Members of the Barcelona-based research team made quarterly visits to the study sites. During these visits, a process of debriefing and reflection took place with fieldworkers. The Barcelona-based researchers were also able to participate in data collection, and provide ongoing training.
Respondents
Five main categories of respondents were interviewed (Table 1): pregnant women, their relatives, community members, opinion leaders and healthcare providers. Purposive sampling was used to ensure the interaction with a wide range of experiences. Married and unmarried pregnant women of a range of ages, parities and gestational ages from across the different settlements (within the field sites) were interviewed. Relatives included mainly mothers, mothers-in-law and husbands of the pregnant women. The sample of opinion leaders was made up of a variety of religious leaders, traditional and political authorities, and relevant women in the local communities. Finally, ANC staff, pharmacists and drug sellers, traditional birth attendants (TBAs), and other healers (who attended to pregnant women or dealt with malaria) were interviewed at each site. Respondents were identified in ANC clinics and via contacts in the local communities, which developed as fieldwork went on. The final number of participants was a result of the directed sampling and the point of saturation, whereby no further novel insights were identified from interviews.
Data Analysis
At each site, a first phase of data analysis ran in parallel to data collection. Using Atlas.ti 6, flexible codebooks were developed and revised using a combination of established categories based on the original research questions and themes that emerged from the data. Particular attention was paid when analyzing the interviews with case studies to identify changes in a woman's responses over the course of her pregnancy, for example, with regard to ITN use.
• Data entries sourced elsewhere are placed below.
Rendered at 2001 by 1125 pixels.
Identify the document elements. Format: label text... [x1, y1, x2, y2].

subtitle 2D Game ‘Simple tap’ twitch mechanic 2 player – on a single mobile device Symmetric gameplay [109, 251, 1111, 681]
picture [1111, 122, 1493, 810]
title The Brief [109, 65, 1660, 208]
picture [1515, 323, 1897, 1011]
The preliminary results obtained from this site-specific analysis were compared and discussed amongst the members of the team in periodic meetings throughout data collection. In a second phase, data associated to the codes relevant to malaria in pregnancy perceptions, were extracted, collated and discussed between authors one and two, looking at the similarities, differences and variations between and within the different sites.
Ethics Statement
Overall ethics clearance was obtained from the Clinical Research Ethics Committee, Hospital Clinic-University of Barcelona. Separate local ethics clearance was obtained at each site: in Ghana, clearance was obtained from the Institutional Review Board of the Navrongo Health Research Centre, Navrongo and the Committee on Human Research Ethics, Kwame Nkrumah University of Science & Technology, Kumasi; in Kenya, clearance was obtained from the Institution Review Board of Centers for Disease Control and Prevention, Atlanta and from the National Ethics Review Committee, Kenya Medical Research Institute, Nairobi; and in Malawi, clearance was obtained from the College of Medicine Research and Ethics Committee. As approved by all ethics review committees and institutional review boards, informed consent was obtained orally from study participants. Oral rather than written informed consent was obtained because the study procedures posed minimal risk to study participants and to avoid the possible negative influence of a written consent on rapport between researchers and respondents. With the agreement of participants, verbal consent was voice recorded prior to each interview or focus group discussion.